# Source extract
......
Manila, Philippines – In a small huddle with martial law victims and their surviving families in Manila’s Monument of Heroes memorial park, Joey Faustino wonders what has happened to the Philippines.
“Should I feel betrayed that the lies have prevailed? Or forgotten and neglected by our countrymen who believed these lies?” he asks, a week after voters elected Ferdinand Marcos Jr, the son and namesake of the country’s former dictator, as its next president.
In the park, popularly known as Bantayog, stands the black granite Wall of Remembrance inscribed with the names of 320 Filipinos who fought against the Marcos dictatorship in the 1970s. They are but a fraction of those who suffered under his brutal rule – Amnesty International says more than 3,200 people were killed, 35,000 tortured and 70,000 detained during that period.
Gerardo T Faustino, Joey’s older brother, is among the names on the wall.
In July 1977, the 21-year-old University of the Philippines student was kidnapped along with nine other student activists in what is considered the single biggest case of abduction during the martial law era. He has been missing ever since and, along with thousands of desaparecidos (disappeared), is presumed to be dead.
Now nearly 50 years later, in a once-unthinkable development, another Marcos is president.
The landslide victory of Ferdinand Marcos Jr, better known as ‘Bongbong’, stunned a nation deeply divided between two clashing forces: one that chooses to remember and seek justice for the victims of its dark history versus another that favours putting the past to one side and moving on.
In between are many who cast doubt over the well-documented atrocities and plunder that took place under the elder Marcos, aided by the disinformation on social media that has helped drive the family’s path back to political prominence and the son’s triumph in the polls.
Human rights groups and martial law victims say a ‘Bongbong’ Marcos presidency signals not only more efforts to rewrite history, but also a further backslide in the country’s human rights situation. His vice president, elected separately to the president, is Sara Duterte, currently the mayor of the southern city of Davao and the daughter of Rodrigo Duterte, the controversial outgoing president.
Both have promised to continue the work of their fathers.
Without a concerted effort against disinformation and historical revisionism, experts warn the situation will get worse.
“That victory is not an affirmation of human rights, given their history,” Carlos Conde, senior researcher at Human Rights Watch, told Al Jazeera. “[Marcos Jr’s] whole campaign is rooted in disinformation about human rights abuses, not just of his father’s regime, but of this regime … Some might find the notion laughable that he will, of all presidents, improve the human rights situation in the country.”
Bleak outlook
President Duterte, who will step down on June 30, leaves a bloody legacy from his war on drugs that mainly targeted the poor and is now the subject of an International Criminal Court (ICC) investigation, to his crackdown on critics and activists.
For their part, despite lawsuits ordering them to pay compensation to the victims of human rights abuses, the Marcoses have refused to recognise the abuses or apologise for what happened.
In 1986, after thousands of Filipinos poured out into the streets in a ‘people power’ uprising, the Marcoses fled into exile in Hawaii, carrying crates of cash valued at more than $700m, on top of gold bars and jewellery. The deposed dictator is believed to have plundered as much as $10bn during his rule, while his wife Imelda became synonymous with greed and excess.
......
# Given entries
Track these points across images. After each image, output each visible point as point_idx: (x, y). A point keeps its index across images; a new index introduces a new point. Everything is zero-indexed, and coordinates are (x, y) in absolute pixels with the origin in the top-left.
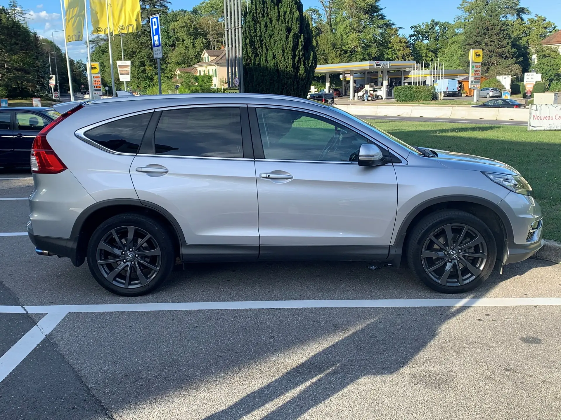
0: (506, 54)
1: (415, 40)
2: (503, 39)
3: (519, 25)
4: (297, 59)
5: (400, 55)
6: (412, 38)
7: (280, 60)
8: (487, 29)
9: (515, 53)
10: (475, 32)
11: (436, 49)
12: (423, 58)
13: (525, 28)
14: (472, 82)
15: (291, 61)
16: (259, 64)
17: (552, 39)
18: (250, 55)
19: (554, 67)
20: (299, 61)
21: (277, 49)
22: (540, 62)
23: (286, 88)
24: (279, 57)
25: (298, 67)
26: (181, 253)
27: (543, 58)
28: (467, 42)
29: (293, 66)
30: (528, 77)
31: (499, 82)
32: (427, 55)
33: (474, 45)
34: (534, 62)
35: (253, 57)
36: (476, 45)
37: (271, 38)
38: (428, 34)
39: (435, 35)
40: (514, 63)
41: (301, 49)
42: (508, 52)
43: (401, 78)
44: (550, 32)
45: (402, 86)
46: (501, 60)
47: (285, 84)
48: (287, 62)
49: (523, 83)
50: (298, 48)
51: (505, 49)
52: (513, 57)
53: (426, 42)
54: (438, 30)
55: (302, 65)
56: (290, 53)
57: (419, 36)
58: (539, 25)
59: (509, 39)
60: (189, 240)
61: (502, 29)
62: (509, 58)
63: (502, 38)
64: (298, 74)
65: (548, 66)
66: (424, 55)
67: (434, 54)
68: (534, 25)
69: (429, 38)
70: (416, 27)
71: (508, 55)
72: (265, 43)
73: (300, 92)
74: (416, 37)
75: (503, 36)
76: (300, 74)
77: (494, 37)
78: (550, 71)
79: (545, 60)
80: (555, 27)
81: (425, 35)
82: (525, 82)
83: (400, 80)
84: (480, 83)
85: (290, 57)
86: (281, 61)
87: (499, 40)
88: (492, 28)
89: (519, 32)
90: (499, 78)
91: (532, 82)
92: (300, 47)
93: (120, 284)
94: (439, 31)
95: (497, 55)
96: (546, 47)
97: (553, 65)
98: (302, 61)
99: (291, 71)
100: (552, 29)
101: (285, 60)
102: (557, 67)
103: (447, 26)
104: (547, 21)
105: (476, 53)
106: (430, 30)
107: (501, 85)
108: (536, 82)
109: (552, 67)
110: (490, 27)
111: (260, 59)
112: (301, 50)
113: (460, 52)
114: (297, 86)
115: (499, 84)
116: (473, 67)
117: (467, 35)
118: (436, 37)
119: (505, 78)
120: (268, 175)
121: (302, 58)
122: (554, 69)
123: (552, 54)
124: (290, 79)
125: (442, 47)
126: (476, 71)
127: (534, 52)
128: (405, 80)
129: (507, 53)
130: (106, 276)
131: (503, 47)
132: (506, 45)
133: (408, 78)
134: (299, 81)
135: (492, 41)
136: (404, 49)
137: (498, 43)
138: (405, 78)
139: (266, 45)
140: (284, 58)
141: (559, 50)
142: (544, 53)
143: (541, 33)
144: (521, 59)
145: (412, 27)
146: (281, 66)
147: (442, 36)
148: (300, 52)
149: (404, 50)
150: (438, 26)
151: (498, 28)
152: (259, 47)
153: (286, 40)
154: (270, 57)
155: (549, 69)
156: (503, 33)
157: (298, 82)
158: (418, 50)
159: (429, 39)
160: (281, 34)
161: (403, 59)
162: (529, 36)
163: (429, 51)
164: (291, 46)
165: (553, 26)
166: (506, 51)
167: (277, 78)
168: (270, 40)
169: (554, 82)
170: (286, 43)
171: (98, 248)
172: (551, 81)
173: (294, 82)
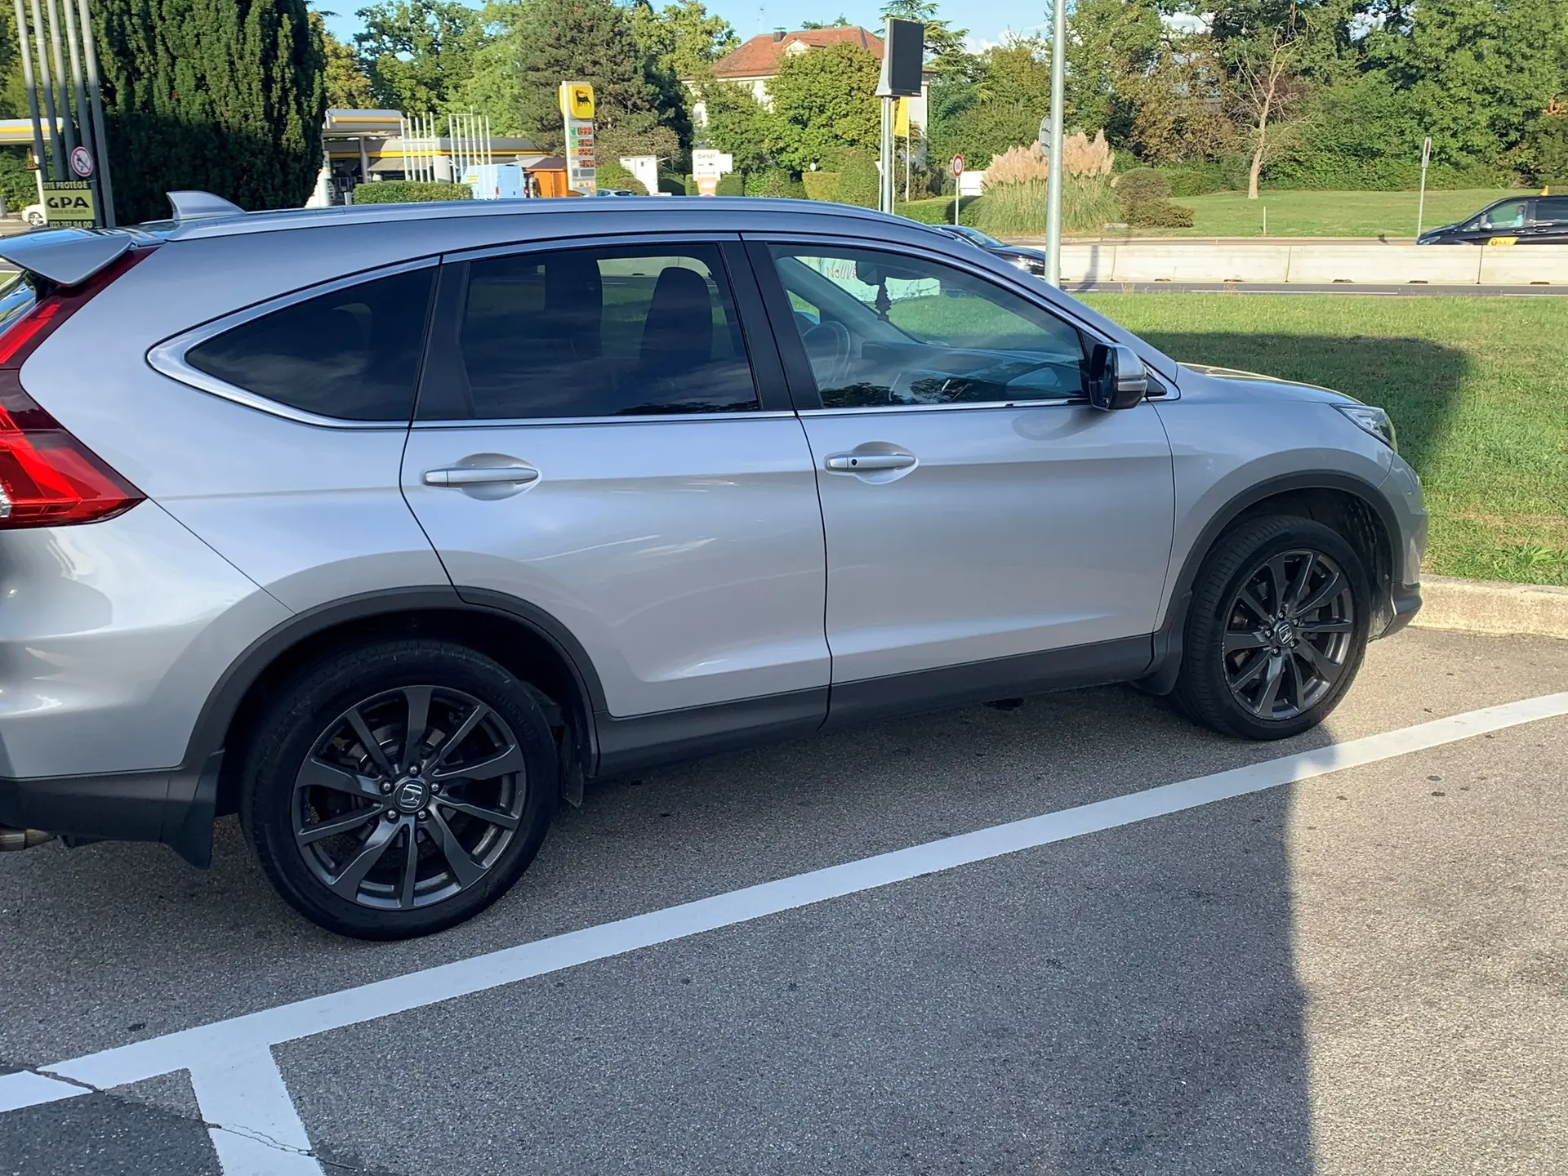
0: (633, 100)
1: (373, 51)
2: (622, 57)
3: (645, 21)
4: (276, 92)
5: (341, 93)
6: (366, 45)
7: (222, 93)
8: (578, 27)
9: (655, 96)
10: (548, 34)
11: (438, 79)
12: (405, 103)
13: (663, 31)
14: (575, 173)
15: (261, 98)
16: (148, 104)
17: (736, 63)
18: (112, 75)
19: (749, 135)
20: (283, 100)
21: (212, 58)
22: (716, 123)
23: (248, 183)
24: (218, 84)
25: (281, 117)
26: (594, 750)
27: (720, 112)
28: (530, 61)
29: (268, 114)
30: (702, 161)
31: (629, 174)
32: (414, 95)
33: (550, 70)
34: (701, 122)
35: (122, 81)
36: (554, 72)
37: (182, 22)
38: (407, 34)
39: (429, 40)
40: (656, 122)
41: (285, 60)
42: (639, 92)
43: (359, 161)
44: (721, 44)
45: (367, 184)
46: (622, 116)
47: (244, 171)
48: (247, 100)
49: (692, 178)
50: (276, 58)
51: (630, 84)
52: (652, 106)
53: (404, 57)
54: (435, 24)
55: (293, 113)
56: (257, 71)
57: (383, 40)
58: (695, 25)
59: (636, 58)
60: (619, 704)
61: (616, 30)
62: (641, 109)
63: (619, 54)
64: (280, 139)
65: (736, 133)
66: (408, 94)
67: (432, 92)
68: (682, 22)
69: (412, 46)
70: (371, 11)
71: (639, 102)
72: (163, 36)
73: (290, 196)
74: (375, 41)
75: (622, 51)
76: (288, 140)
77: (601, 51)
78: (742, 147)
79: (726, 118)
80: (730, 33)
81: (401, 37)
82: (696, 176)
83: (356, 166)
84: (594, 177)
85: (257, 86)
86: (225, 97)
87: (612, 60)
88: (592, 26)
89: (649, 42)
90: (629, 163)
91: (712, 176)
92: (283, 54)
93: (375, 900)
94: (437, 27)
95: (612, 100)
96: (726, 83)
97: (747, 131)
98: (291, 97)
99: (263, 128)
100: (725, 37)
101: (240, 93)
102: (757, 136)
103: (458, 15)
104: (709, 15)
105: (577, 94)
106: (411, 23)
107: (635, 183)
108: (722, 175)
109: (744, 136)
110: (586, 24)
111: (149, 91)
112: (288, 65)
113: (508, 90)
114: (282, 177)
115: (631, 179)
116: (573, 132)
117: (528, 41)
118: (431, 44)
119: (642, 164)
120: (851, 459)
121: (291, 88)
122: (749, 142)
123: (741, 101)
124: (260, 156)
125: (451, 74)
126: (582, 143)
127: (697, 97)
128: (370, 165)
129: (636, 96)
130: (330, 880)
131: (624, 80)
132: (632, 75)
133: (380, 158)
134: (285, 160)
135: (595, 63)
136: (350, 75)
137: (612, 69)
138: (370, 158)
139: (164, 44)
140: (237, 88)
141: (753, 91)
142: (722, 100)
143: (701, 47)
144: (671, 113)
145: (361, 13)
146: (228, 114)
147: (448, 42)
148: (283, 69)
149: (350, 77)
150: (433, 12)
151: (606, 27)
152: (139, 49)
153: (239, 30)
154: (185, 80)
155: (739, 141)
156: (620, 41)
157: (284, 165)
158: (389, 81)
159: (411, 48)
160: (218, 10)
161: (349, 106)
162: (673, 51)
163: (419, 83)
164: (258, 51)
165: (726, 30)
166: (633, 90)
167: (216, 152)
168: (180, 27)
169: (753, 176)
170: (238, 40)
171: (297, 786)
172: (745, 172)
173: (272, 166)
......
# What you need to do
1) Using the article on the Marcos election, explain why Carlos Conde says the Marcos Jr victory is not an affirmation of human rights.
2) From the article on the Marcos election, extract the stretch from "In between are" through "of their fathers.".

# Answers provided
1) Conde points to the history of the winners. He says Marcos Jr's whole campaign was rooted in disinformation about human rights abuses, both those of his father's regime and those of the current one.

2)
In between are many who cast doubt over the well-documented atrocities and plunder that took place under the elder Marcos, aided by the disinformation on social media that has helped drive the family’s path back to political prominence and the son’s triumph in the polls.
Human rights groups and martial law victims say a ‘Bongbong’ Marcos presidency signals not only more efforts to rewrite history, but also a further backslide in the country’s human rights situation. His vice president, elected separately to the president, is Sara Duterte, currently the mayor of the southern city of Davao and the daughter of Rodrigo Duterte, the controversial outgoing president.
Both have promised to continue the work of their fathers.